In the forum thread about the Bandit 250xp feed wheel connection, quote the passage from "I've got a problem" up to and including "hold the key.".

- **Extract to read**:
((

# Bandit 250xp feed wheel/hyd motor connection



## Del_ (Apr 4, 2015)

I've got a problem with the feedwheel/hyd motor connection on my 1996 Bandit 250xp. There is a compression ring that holds the hydraulic motor shaft firmly in place by compressing the end of the feed roller two inch diameter shaft. The feed roller shaft is split into fours pieces and one of these pieces has fatigued off after 19 years of use. I talked to Bandit Friday morning and they are waiting for my photos to see what I have but in the mean time I thought I'd run it by you guys. Bandit did tell me that they don't use this system any longer and there may be a repair kit available of a different style of coupling. The section that is broke out is also the section that is cut to hold the key.

Attached are the photos. Insight and ideas welcome.

Thanks.


----------



## a_lopa (Apr 5, 2015)

Ive had the same issue

We pulled the roller out and repaired with whole new shaft,then used a taper lock type of clamp over the keyway.

Will get picture tmw morning.


----------



## tree MDS (Apr 5, 2015)

What bent the feed roller like that?


----------



## Del_ (Apr 5, 2015)

))

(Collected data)

((

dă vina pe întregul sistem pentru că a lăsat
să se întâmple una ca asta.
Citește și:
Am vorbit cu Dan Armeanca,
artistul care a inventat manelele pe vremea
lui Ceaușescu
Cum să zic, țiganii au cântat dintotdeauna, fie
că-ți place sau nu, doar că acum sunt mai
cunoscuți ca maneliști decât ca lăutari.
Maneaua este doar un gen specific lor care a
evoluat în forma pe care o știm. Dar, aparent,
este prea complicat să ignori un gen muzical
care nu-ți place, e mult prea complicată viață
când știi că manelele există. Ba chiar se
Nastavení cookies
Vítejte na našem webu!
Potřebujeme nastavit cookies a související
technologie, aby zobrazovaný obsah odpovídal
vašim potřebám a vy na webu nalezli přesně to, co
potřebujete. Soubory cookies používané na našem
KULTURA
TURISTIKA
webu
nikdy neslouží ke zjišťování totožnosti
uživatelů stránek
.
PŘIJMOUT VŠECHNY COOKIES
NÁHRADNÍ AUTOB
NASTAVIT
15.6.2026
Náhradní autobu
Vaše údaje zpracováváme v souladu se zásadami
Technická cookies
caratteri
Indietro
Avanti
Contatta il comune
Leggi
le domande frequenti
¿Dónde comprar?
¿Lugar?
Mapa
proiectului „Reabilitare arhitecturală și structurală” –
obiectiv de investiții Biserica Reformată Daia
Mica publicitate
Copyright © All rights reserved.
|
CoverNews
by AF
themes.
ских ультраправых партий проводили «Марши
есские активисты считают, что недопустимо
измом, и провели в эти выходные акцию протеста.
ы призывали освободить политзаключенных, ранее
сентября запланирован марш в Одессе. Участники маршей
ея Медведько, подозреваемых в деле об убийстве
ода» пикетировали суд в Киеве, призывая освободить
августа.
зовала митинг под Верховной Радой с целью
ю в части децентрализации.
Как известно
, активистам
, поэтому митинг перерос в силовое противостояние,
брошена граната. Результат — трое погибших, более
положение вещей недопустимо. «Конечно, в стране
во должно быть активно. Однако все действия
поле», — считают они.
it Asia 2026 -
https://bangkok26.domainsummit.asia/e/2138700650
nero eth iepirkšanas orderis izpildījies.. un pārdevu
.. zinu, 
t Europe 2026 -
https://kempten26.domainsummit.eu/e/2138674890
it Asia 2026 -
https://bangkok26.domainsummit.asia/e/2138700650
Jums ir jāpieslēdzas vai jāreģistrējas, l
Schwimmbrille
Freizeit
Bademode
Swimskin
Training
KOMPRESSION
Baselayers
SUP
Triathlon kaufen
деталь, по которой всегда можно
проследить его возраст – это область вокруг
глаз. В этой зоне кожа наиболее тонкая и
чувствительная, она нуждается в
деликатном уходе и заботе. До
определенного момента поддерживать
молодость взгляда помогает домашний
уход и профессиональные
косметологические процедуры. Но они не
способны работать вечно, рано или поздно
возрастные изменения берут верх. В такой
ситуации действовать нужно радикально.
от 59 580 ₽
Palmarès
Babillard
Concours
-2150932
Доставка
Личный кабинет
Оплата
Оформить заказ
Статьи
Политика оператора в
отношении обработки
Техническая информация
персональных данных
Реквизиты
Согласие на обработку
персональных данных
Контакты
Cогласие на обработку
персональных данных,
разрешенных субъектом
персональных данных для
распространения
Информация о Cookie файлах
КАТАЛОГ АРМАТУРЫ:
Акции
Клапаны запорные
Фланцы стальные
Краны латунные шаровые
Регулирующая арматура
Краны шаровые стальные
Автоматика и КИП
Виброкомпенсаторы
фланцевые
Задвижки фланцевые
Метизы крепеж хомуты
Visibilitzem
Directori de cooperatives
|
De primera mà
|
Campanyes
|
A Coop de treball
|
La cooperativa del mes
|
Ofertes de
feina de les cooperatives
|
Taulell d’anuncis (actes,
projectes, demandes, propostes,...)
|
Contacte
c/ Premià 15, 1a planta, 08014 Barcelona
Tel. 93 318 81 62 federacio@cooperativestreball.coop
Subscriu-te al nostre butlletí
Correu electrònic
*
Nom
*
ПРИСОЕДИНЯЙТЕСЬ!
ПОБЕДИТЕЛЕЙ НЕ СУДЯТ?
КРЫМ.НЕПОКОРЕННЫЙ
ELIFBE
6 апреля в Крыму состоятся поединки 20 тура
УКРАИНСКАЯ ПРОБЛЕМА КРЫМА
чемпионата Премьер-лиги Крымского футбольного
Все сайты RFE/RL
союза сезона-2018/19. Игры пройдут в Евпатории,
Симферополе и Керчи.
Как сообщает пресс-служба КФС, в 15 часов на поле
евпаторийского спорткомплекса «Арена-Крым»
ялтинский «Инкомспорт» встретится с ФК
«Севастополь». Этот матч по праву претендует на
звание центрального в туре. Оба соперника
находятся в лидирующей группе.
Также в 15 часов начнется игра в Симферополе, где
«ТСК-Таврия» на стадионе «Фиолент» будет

))

- **Task result**:
I've got a problem with the feedwheel/hyd motor connection on my 1996 Bandit 250xp. There is a compression ring that holds the hydraulic motor shaft firmly in place by compressing the end of the feed roller two inch diameter shaft. The feed roller shaft is split into fours pieces and one of these pieces has fatigued off after 19 years of use. I talked to Bandit Friday morning and they are waiting for my photos to see what I have but in the mean time I thought I'd run it by you guys. Bandit did tell me that they don't use this system any longer and there may be a repair kit available of a different style of coupling. The section that is broke out is also the section that is cut to hold the key.